Racial Formation in the 21st Century Symposium
April 17-18, 2009
University of Oregon, Eugene, OR
Professors Howard Winant (UC Santa Barbara) and Michael Omi (UC Berkeley) will headline a groundbreaking symposium addressing the theories, politics and practices of racial formation. The two-day program includes a plenary session featuring Omi and Winant, keynote addresses by Eduardo Bonilla-Silva (Duke) and Devon Carbado (UCLA), and four other sessions which bring together 15 leading scholars from a wide range of disciplines.
The symposium is organized in anticipation of the upcoming 25th anniversary of the first publication of Omi and Winant’s landmark book
Racial Formation in the United States: From the 1960s to the 1990s.
Omi and Winant's work—influential to a generation of scholars across the social sciences and humanities—will serve as the point of departure for a series of panels and presentations exploring the past, present and future of racial formation.

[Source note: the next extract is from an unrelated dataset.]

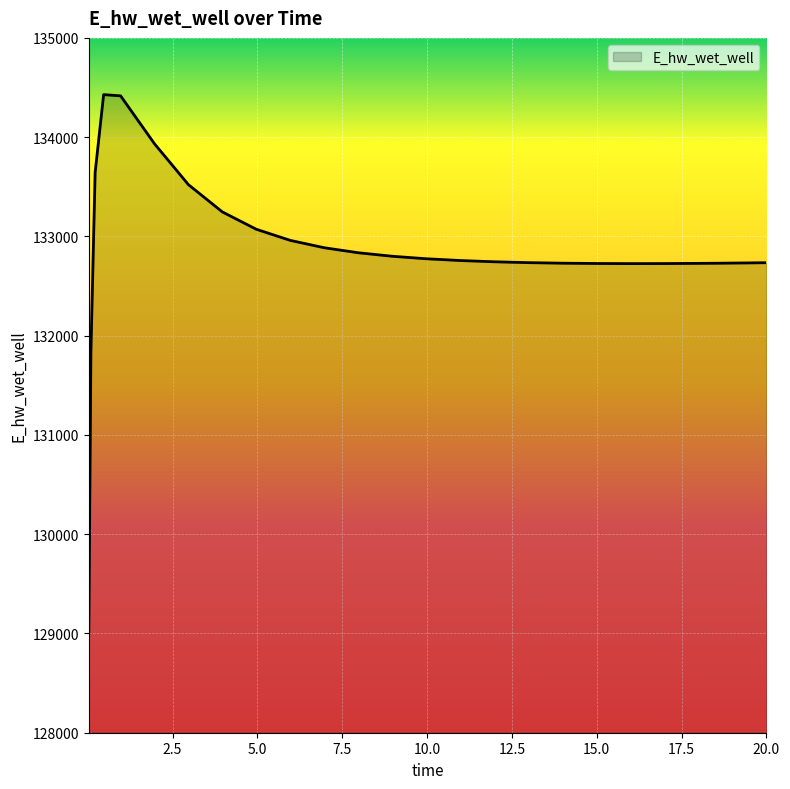

What is the minimum value shown in the chart?

128996.1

The panels will examine a diverse set of locations and times: from the plantations of Colonial Virginia to the Rastafarian communities of Western Jamaica in the 1990s to the prisons of Abu Ghraib today. Speakers will explore the ways race is constructed, inhabited, and transformed and will discuss contemporary policy questions; such as conceptions of race in biomedical research. The panels will offer fresh perspectives on social movements, such as the diverse origins and membership of the United Farm Workers in the 1960s. And they will consider a range of provocative theoretical frameworks—Native studies, feminist theories, critical race studies--to depict the various ways that struggles over land, identity, bodies and nationhood articulate racial meaning and power.
The symposium is free and open to the public.
No advance registration is required.